An Aesthete's Lament said...

He was an extraordinarily nice person.

home before dark said...

Sorry for the loss of your friend and for the design world's loss of him and his wonderful talent.

Anonymous said...

He was such a kind and funny man and a MAJOR talent. A rare combination, he will be missed.

Years ago I published a picture of his apartment in a rather dorky magazine. He told us he preferred not to have it published and then we went and got permission from the photographer and did it anyway. When it hit the stands we had spelled his name wrong- Randy Riddles. He called me and said "this is the Riddler", he thought it was the funniest thing ever...

Joanna Fernandez said...

I had the privilege of working with Randy at his office and I actually remember the story above. He did have a great sense of humor and was a very kind soul. Anyone who came in contact with Randy was forever changed in some way. As for his talent, his work says it all. He will be extremely missed by all.

Blue said...

I knew of him and liked his work a lot. What a shock to read this just now and I am truly sorry the design community has lost such a talent and you have lost a friend. My sincere condolences.

Anonymous said...

I just reread your words and they are so perfect, so beautiful. A tribute he would be proud of.
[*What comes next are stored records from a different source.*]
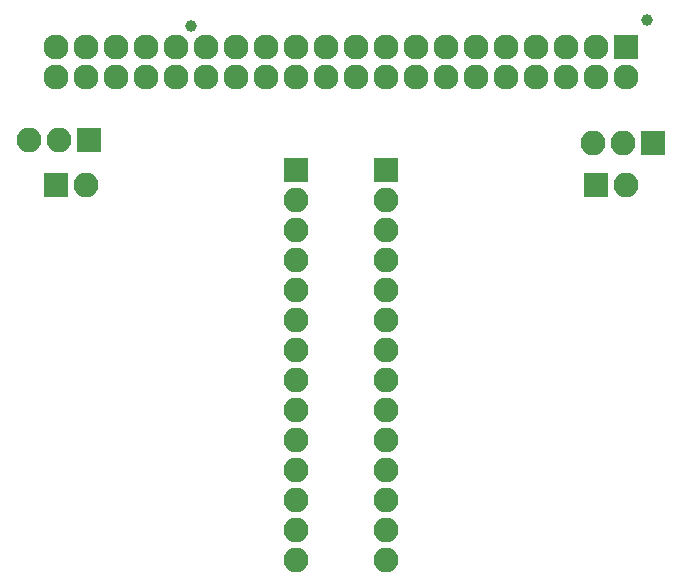
<source format=gbr>
G04 #@! TF.FileFunction,Soldermask,Top*
%FSLAX46Y46*%
G04 Gerber Fmt 4.6, Leading zero omitted, Abs format (unit mm)*
G04 Created by KiCad (PCBNEW 4.0.7-e2-6376~61~ubuntu18.04.1) date Thu Jan 17 04:12:43 2019*
%MOMM*%
%LPD*%
G01*
G04 APERTURE LIST*
%ADD10C,0.100000*%
%ADD11R,2.127200X2.127200*%
%ADD12O,2.127200X2.127200*%
%ADD13R,2.100000X2.100000*%
%ADD14O,2.100000X2.100000*%
%ADD15C,1.000000*%
G04 APERTURE END LIST*
D10*
D11*
X170180000Y-68072000D03*
D12*
X170180000Y-70612000D03*
X167640000Y-68072000D03*
X167640000Y-70612000D03*
X165100000Y-68072000D03*
X165100000Y-70612000D03*
X162560000Y-68072000D03*
X162560000Y-70612000D03*
X160020000Y-68072000D03*
X160020000Y-70612000D03*
X157480000Y-68072000D03*
X157480000Y-70612000D03*
X154940000Y-68072000D03*
X154940000Y-70612000D03*
X152400000Y-68072000D03*
X152400000Y-70612000D03*
X149860000Y-68072000D03*
X149860000Y-70612000D03*
X147320000Y-68072000D03*
X147320000Y-70612000D03*
X144780000Y-68072000D03*
X144780000Y-70612000D03*
X142240000Y-68072000D03*
X142240000Y-70612000D03*
X139700000Y-68072000D03*
X139700000Y-70612000D03*
X137160000Y-68072000D03*
X137160000Y-70612000D03*
X134620000Y-68072000D03*
X134620000Y-70612000D03*
X132080000Y-68072000D03*
X132080000Y-70612000D03*
X129540000Y-68072000D03*
X129540000Y-70612000D03*
X127000000Y-68072000D03*
X127000000Y-70612000D03*
X124460000Y-68072000D03*
X124460000Y-70612000D03*
X121920000Y-68072000D03*
X121920000Y-70612000D03*
D13*
X124714000Y-75946000D03*
D14*
X122174000Y-75946000D03*
X119634000Y-75946000D03*
D13*
X149860000Y-78486000D03*
D14*
X149860000Y-81026000D03*
X149860000Y-83566000D03*
X149860000Y-86106000D03*
X149860000Y-88646000D03*
X149860000Y-91186000D03*
X149860000Y-93726000D03*
X149860000Y-96266000D03*
X149860000Y-98806000D03*
X149860000Y-101346000D03*
X149860000Y-103886000D03*
X149860000Y-106426000D03*
X149860000Y-108966000D03*
X149860000Y-111506000D03*
D13*
X121920000Y-79756000D03*
D14*
X124460000Y-79756000D03*
D13*
X142240000Y-78486000D03*
D14*
X142240000Y-81026000D03*
X142240000Y-83566000D03*
X142240000Y-86106000D03*
X142240000Y-88646000D03*
X142240000Y-91186000D03*
X142240000Y-93726000D03*
X142240000Y-96266000D03*
X142240000Y-98806000D03*
X142240000Y-101346000D03*
X142240000Y-103886000D03*
X142240000Y-106426000D03*
X142240000Y-108966000D03*
X142240000Y-111506000D03*
D13*
X167640000Y-79756000D03*
D14*
X170180000Y-79756000D03*
D13*
X172466000Y-76200000D03*
D14*
X169926000Y-76200000D03*
X167386000Y-76200000D03*
D15*
X171958000Y-65786000D03*
X133350000Y-66294000D03*
M02*

</source>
Thanks

red ticking said...

lovely post. so sorry for the loss of your dear friend.... x pam

pve design said...

A lovely tribute.

Shandell's said...

I did not know him, but loved the shoe salon at Bergdorf Goodman.

Style Court said...

Emily, I loved the 2000 KB showhouse room and definitely remember RR. How refreshing to learn more about such a down to earth designer. Beautiful tribute.

Anonymous said...

Do you know what ever came of his firm? I am curious if it continued.

Thanks - from a curious decorating wannabe!!

Emily Evans Eerdmans said...

Anonymous, the firm's senior designer Beth Martell and architect Enda Donagher are continuing on as Martell-Donagher. I'll be posting about them soon!

Dean Farris said...

I knew Randy while we worked together at Macy's Store Design-(1980's) he was always in a good mood, and had the quintessential New York life with his then partner, a leading NY architect...


mary mcdonald said...

I stumbled upon your great post and remember pulling a tear sheet from 20 years ago in the early 90's of this man named Randy Ridless. He had an unbearably chic one room studio that would hold up to scrutiny to this day. It is no wonder he became a great talent. I am still inspired by his magical NYC studio.